> [SUPPLIED TEXT]:

==================================================

What’s missing in these aborted attempts at a conversation is that these changes in morality were not guided by or sourced from any religious authority. It may have been Christians who led the abolitionist movement but they had to draw on secular philosophy and modern data to make their case. If people claim “their church” is modern and open to new data, it is data that is coming from outside the teachings of 1st century Judaism. For that matter, the gospels include the teachings from people outside of 1st century Judaism. This is the one of the paradoxes of modern religion. To be modern you acknowledge that change has happened throughout the history of the church, but when I try to get one religious person to address a particular needed change today, suddenly they don’t act so modern.
People who try to tell me that their church is different and wouldn’t act the way I describe people in my experience are, most likely, not asking the questions I asked or reading the books I’ve read or accumulating the doubts like I did. To remain in a church, or possibly any organization, you have to allow for some parts of it that you don’t like. It’s a matter of degree of how much is tolerable and explainable. For example, I have on occasion considered leaving my country due to some of its policies and actions, but overall, I like it here and prefer to follow the advice of Carl Schurz, an immigrant who fought in the civil war. In 1872 he said, “My country, right or wrong; if right, to be kept right; and if wrong, to be set right.”

==================================================

> [RECORDED INFORMATION]:

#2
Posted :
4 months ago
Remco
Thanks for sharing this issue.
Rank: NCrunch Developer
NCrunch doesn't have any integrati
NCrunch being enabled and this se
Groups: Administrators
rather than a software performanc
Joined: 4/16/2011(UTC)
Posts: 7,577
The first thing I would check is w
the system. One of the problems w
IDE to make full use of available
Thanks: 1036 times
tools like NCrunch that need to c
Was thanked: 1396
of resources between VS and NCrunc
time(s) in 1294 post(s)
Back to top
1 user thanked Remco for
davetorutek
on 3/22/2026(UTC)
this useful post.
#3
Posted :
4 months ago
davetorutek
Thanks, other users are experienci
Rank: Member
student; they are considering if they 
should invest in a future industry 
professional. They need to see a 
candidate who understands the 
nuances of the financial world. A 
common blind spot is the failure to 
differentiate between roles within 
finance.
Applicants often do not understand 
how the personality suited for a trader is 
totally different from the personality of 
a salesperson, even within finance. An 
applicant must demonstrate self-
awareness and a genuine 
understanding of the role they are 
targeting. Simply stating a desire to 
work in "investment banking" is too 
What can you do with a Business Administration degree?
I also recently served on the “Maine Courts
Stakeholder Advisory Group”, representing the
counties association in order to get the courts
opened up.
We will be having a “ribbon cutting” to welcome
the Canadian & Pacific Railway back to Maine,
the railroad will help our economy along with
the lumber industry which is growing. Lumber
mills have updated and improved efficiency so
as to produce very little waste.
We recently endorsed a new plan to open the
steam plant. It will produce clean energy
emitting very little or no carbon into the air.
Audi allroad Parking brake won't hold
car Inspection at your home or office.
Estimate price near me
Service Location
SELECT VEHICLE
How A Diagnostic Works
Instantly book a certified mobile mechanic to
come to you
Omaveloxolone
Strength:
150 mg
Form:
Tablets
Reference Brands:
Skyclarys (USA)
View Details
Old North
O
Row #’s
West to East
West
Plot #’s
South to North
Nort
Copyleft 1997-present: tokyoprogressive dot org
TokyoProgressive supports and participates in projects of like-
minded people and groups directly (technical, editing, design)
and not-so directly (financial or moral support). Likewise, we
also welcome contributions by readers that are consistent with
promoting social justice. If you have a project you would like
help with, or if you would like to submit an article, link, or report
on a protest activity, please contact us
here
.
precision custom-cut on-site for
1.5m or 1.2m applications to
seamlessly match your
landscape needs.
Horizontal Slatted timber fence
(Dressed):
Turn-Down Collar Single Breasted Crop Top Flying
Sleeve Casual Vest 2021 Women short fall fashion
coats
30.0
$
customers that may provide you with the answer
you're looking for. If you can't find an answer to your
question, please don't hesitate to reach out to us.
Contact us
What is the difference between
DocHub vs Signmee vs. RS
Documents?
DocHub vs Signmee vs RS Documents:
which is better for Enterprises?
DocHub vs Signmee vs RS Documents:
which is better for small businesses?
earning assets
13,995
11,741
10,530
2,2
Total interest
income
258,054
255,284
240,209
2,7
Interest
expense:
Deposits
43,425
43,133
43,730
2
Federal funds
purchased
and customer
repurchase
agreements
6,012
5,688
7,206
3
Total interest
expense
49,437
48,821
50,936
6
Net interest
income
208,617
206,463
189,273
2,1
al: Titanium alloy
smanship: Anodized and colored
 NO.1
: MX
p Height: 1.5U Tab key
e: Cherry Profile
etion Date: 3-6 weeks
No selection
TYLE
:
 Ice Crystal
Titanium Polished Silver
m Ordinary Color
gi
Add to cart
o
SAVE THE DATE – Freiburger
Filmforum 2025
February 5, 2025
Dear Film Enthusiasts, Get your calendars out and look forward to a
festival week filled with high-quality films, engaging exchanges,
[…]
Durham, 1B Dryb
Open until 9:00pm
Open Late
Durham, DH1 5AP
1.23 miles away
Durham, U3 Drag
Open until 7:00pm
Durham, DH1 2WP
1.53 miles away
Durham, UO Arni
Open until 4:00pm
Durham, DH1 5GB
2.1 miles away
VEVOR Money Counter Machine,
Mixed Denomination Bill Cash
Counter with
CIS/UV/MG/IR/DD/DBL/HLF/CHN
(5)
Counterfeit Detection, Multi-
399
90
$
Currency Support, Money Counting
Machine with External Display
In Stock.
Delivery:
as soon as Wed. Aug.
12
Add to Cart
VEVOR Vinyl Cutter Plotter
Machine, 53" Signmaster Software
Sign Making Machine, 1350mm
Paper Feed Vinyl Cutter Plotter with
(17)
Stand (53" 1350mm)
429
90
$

==================================================

> [QUESTIONS]:
**a)** Can you reproduce word for word the part of the passage on religion and moral change starting with "What’s missing in" and going on through "act so modern."?
**b)** What comes after the last sentence of the passage on religion and moral change? Write that continuation.
The listing stands apart from the passage on religion and moral change.

> [ANSWERS]:
**a)**
What’s missing in these aborted attempts at a conversation is that these changes in morality were not guided by or sourced from any religious authority. It may have been Christians who led the abolitionist movement but they had to draw on secular philosophy and modern data to make their case. If people claim “their church” is modern and open to new data, it is data that is coming from outside the teachings of 1st century Judaism. For that matter, the gospels include the teachings from people outside of 1st century Judaism. This is the one of the paradoxes of modern religion. To be modern you acknowledge that change has happened throughout the history of the church, but when I try to get one religious person to address a particular needed change today, suddenly they don’t act so modern.

**b)**
There is no particular wrong that caused me to leave church. It was the inability of it to address what was wrong. Religion is uniquely designed to avoid change. It holds up the ideal at the highest levels of decision making that if you sit quietly in a darkened room with your eyes closed and just ask for answers, they will come to you. Change comes through claims of revelation and requires that you connect your revelation to an earlier figure in the tradition, an earlier figure that might not have even existed. This is the opposite of using reason and evidence and observation and worse, the opposite of listening to the voices of those around you.
Being frustrated with an organization you are member of, or your country or your family or anything in between is not that unusual. We all settle on family having done the best they could, well, most of us, I realize some families are really messed up. We accept that we get something for the taxes we pay and we hope that next time we’ll have better candidates to vote for. No matter what, we look for underlying principles of fairness and some sort of logical progression from biological needs of love and support up to the day to day fulfillment of those desires. The Bible fails at that. Sure, Jesus said to “love thy neighbor as thyself”, but a lot of traditions said that before. And that was his second commandment, the first was to “love the Lord thy God with all thy heart, and with all they soul and with all they mind.” That part is not very well explained and has some serious problems.